▶ **What the task asks**: Reproduce word for word the part of the rows that opens with the line containing "Nhận định chuyên gia Inter Turku vs Sarajevo" and continues to the end of the rows, including both ends.

▶ **Exercise materials**:
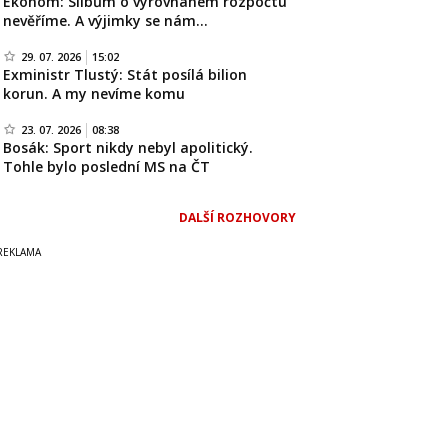
Ekonom: Slibům o vyrovnaném rozpočtu
nevěříme. A výjimky se nám…
29. 07. 2026
15:02
Exministr Tlustý: Stát posílá bilion
korun. A my nevíme komu
23. 07. 2026
08:38
Bosák: Sport nikdy nebyl apolitický.
Tohle bylo poslední MS na ČT
DALŠÍ ROZHOVORY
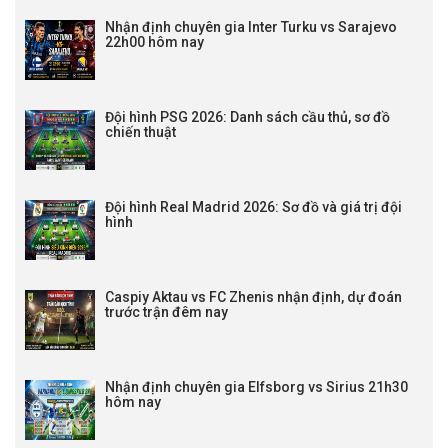
Nhận định chuyên gia Inter Turku vs Sarajevo
22h00 hôm nay
Đội hình PSG 2026: Danh sách cầu thủ, sơ đồ
chiến thuật
Đội hình Real Madrid 2026: Sơ đồ và giá trị đội
hình
Caspiy Aktau vs FC Zhenis nhận định, dự đoán
trước trận đêm nay
Nhận định chuyên gia Elfsborg vs Sirius 21h30
hôm nay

▶ **Solution to this exercise**:
Nhận định chuyên gia Inter Turku vs Sarajevo
22h00 hôm nay
Đội hình PSG 2026: Danh sách cầu thủ, sơ đồ
chiến thuật
Đội hình Real Madrid 2026: Sơ đồ và giá trị đội
hình
Caspiy Aktau vs FC Zhenis nhận định, dự đoán
trước trận đêm nay
Nhận định chuyên gia Elfsborg vs Sirius 21h30
hôm nay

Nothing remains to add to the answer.